Abraham und Sara lebten etwa 2.000 Jahre vor der modernen Zeitrechnung. Zur gleichen Zeit, so ist in der indischen Geschichte überliefert, sollen »arische« Stämme in den Norden des Landes gekommen sein. Der Begriff Arier stammt aus dem Sanskrit und bedeutet »der Edle«. Diejenigen, die Abraham damals gen Osten schickte, gehörten zu seiner großen Familie, ohne Zweifel eine reiche und edle Sippe. Abrahams Urenkel hieß Aschurim, das bedeutet in der Übersetzung aus dem Aramäischen »Kommune« oder »Lager«. Leitet sich das Wort Aschram aus dem Namen Aschurim her? Der Gleichklang der Wörter sei nicht zufällig, glaubt Seinfeld. Abraham, Brahma. Sara, Sarasvati. Brahma ist der höchste Gott in der vedischen Religion, Sarasvati seine Frau. Das Wort Veda, die Quelle des Hinduismus, bedeutet Wissen. Veda wiederum hat eine bemerkenswerte Ähnlichkeit mit dem hebräischen Wort Jeda, Wissen.
Viele halten diese Theorien für wissenschaftlich nicht zu belegen. Andere glauben, dass es im Leben von Moses und Buddha sogar einige biografische Parallelen gegeben hat. Beide wuchsen zum Beispiel ohne Mutter auf, wurden als Prinzen groß und gingen dann ihre eigenen Wege.

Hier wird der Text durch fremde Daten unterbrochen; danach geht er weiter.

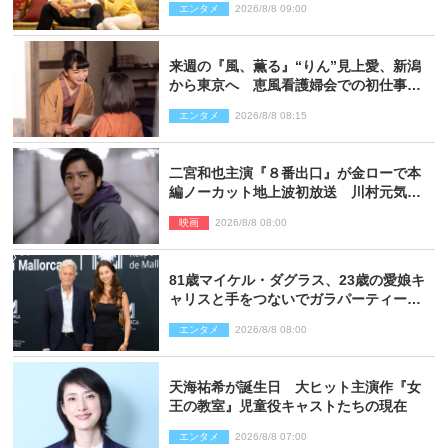
エンタメ
2026/8/8 09:00
来週の『風、薫る』“りん”見上愛、新潟
から東京へ 恵風看護婦会での初仕事に
向かう
エンタメ
2026/8/8 08:15
二宮和也主演『８番出口』が金ローで本
編ノーカット地上波初放送 川村元気監
督＆二宮コメント到着
映画
2026/8/8 08:00
81歳マイケル・ダグラス、23歳の愛娘キ
ャリスと手をつないでガラパーティーに
来場
エンタメ
2026/8/8 08:00
天海祐希が誕生日 大ヒット主演作『女
王の教室』児童役キャストたちの現在
エンタメ
2026/8/8 07:00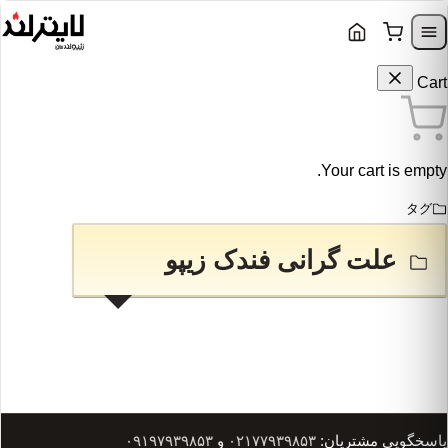
Skip to content
Skip to navigation
Cart
Your cart is empty.
タグ
علت گرانی فندک زیپو
پاسخگویی مشتریان:
۰۲۱۷۷۹۳۹۸۵۳
و
۰۹۱۹۷۹۳۹۸۵۳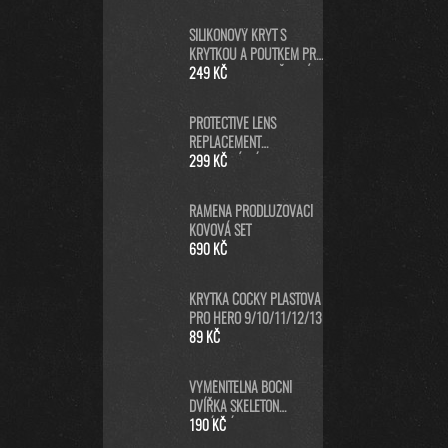
SILIKONOVÝ KRYT S
KRYTKOU A POUTKEM PRO
GOPRO HERO13 - ČERNÝ
249 KČ
PROTECTIVE LENS
REPLACEMENT
NEORIGINÁLNÍ (PRO
299 KČ
HERO5/6/7 BLACK/HERO
2018) - NÁHRADNÍ
RAMENA PRODLUŽOVACÍ
KRYTKA ČOČKY KAMERY -
KOVOVÁ SET
ČERNÁ
690 KČ
KRYTKA ČOČKY PLASTOVÁ
PRO HERO 9/10/11/12/13
89 KČ
VYMĚNITELNÁ BOČNÍ
DVÍŘKA SKELETON
NABÍJECÍ
190 KČ
(HERO9/10/11/12/13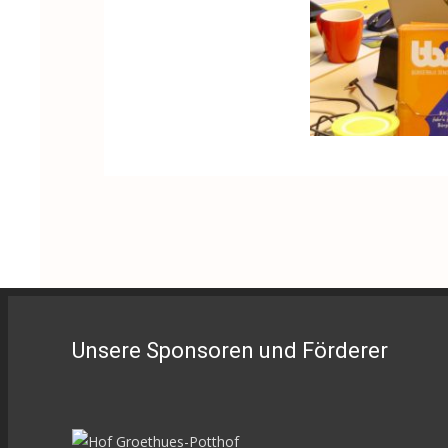
Unsere Sponsoren und Förderer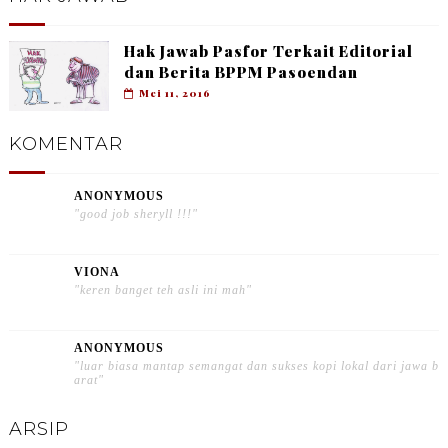
Hak Jawab Pasfor Terkait Editorial
dan Berita BPPM Pasoendan
Mei 11, 2016
KOMENTAR
ANONYMOUS
"good job sheryll !!!"
VIONA
"keren banget teh asli ini mah"
ANONYMOUS
"luar biasa mantap semangat dan sukses kopi lokal dari jawa b
arat"
ARSIP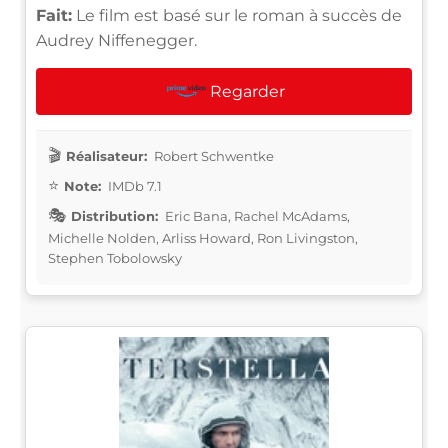
Fait:
Le film est basé sur le roman à succès de
Audrey Niffenegger.
Regarder
Réalisateur:
Robert Schwentke
Note:
IMDb 7.1
Distribution:
Eric Bana, Rachel McAdams,
Michelle Nolden, Arliss Howard, Ron Livingston,
Stephen Tobolowsky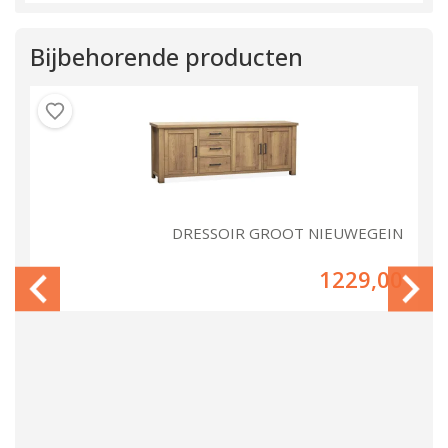
Bijbehorende producten
IN
DRESSOIR GROOT NIEUWEGEIN
00
1229,00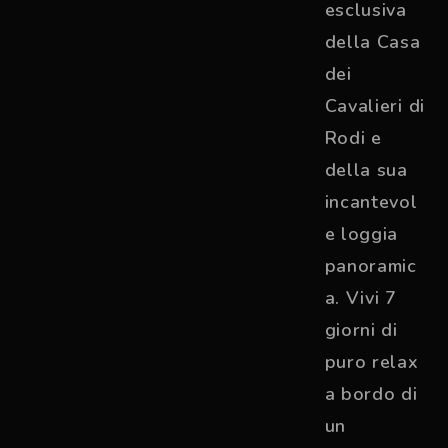
esclusiva
della Casa
dei
Cavalieri di
Rodi e
della sua
incantevol
e loggia
panoramic
a. Vivi 7
giorni di
puro relax
a bordo di
un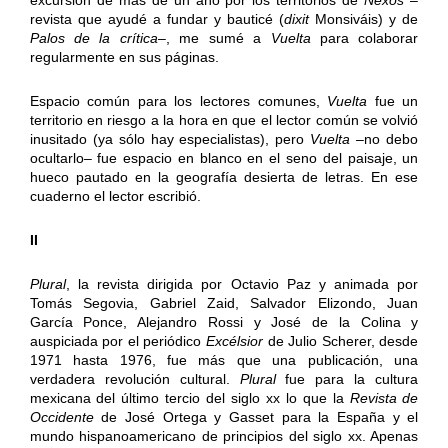
revista que ayudé a fundar y bauticé (
dixit
Monsiváis) y de
Palos de la crítica
–, me sumé a
Vuelta
para colaborar
regularmente en sus páginas.
Espacio común para los lectores comunes,
Vuelta
fue un
territorio en riesgo a la hora en que el lector común se volvió
inusitado (ya sólo hay especialistas), pero
Vuelta
–no debo
ocultarlo– fue espacio en blanco en el seno del paisaje, un
hueco pautado en la geografía desierta de letras. En ese
cuaderno el lector escribió.
II
Plural
, la revista dirigida por Octavio Paz y animada por
Tomás Segovia, Gabriel Zaid, Salvador Elizondo, Juan
García Ponce, Alejandro Rossi y José de la Colina y
auspiciada por el periódico
Excélsior
de Julio Scherer, desde
1971 hasta 1976, fue más que una publicación, una
verdadera revolución cultural.
Plural
fue para la cultura
mexicana del último tercio del siglo xx lo que la
Revista de
Occidente
de José Ortega y Gasset para la España y el
mundo hispanoamericano de principios del siglo xx. Apenas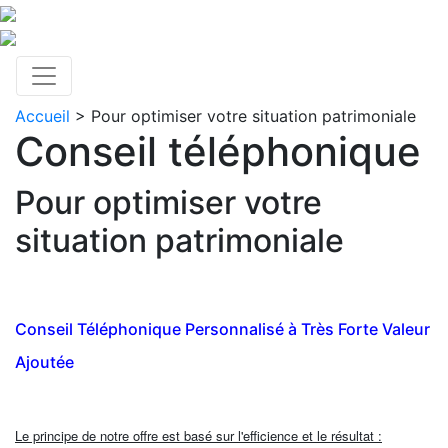
Accueil
> Pour optimiser votre situation patrimoniale
Conseil téléphonique
Pour optimiser votre
situation patrimoniale
Conseil Téléphonique Personnalisé à Très Forte Valeur
Ajoutée
Le principe de notre offre est basé sur l'efficience et le résultat :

Trotz aller Gemeinsamkeiten: Die fernöstlichen Religionen und das Judentum sind höchst unterschiedlich. Während einige im Buddhismus und Hinduismus Sinn und Wahrheit suchen, finden sie zum Judentum zurück. So war es auch bei Rabbiner Seinfeld. In seinem Buch The art of amazement nennt er die jüdische Religion eine »spirituelle Goldmine«, die es zu entdecken gilt. Wer dieses Abenteuer unternimmt, kann sich den langen Weg nach Indien oder Tibet sparen.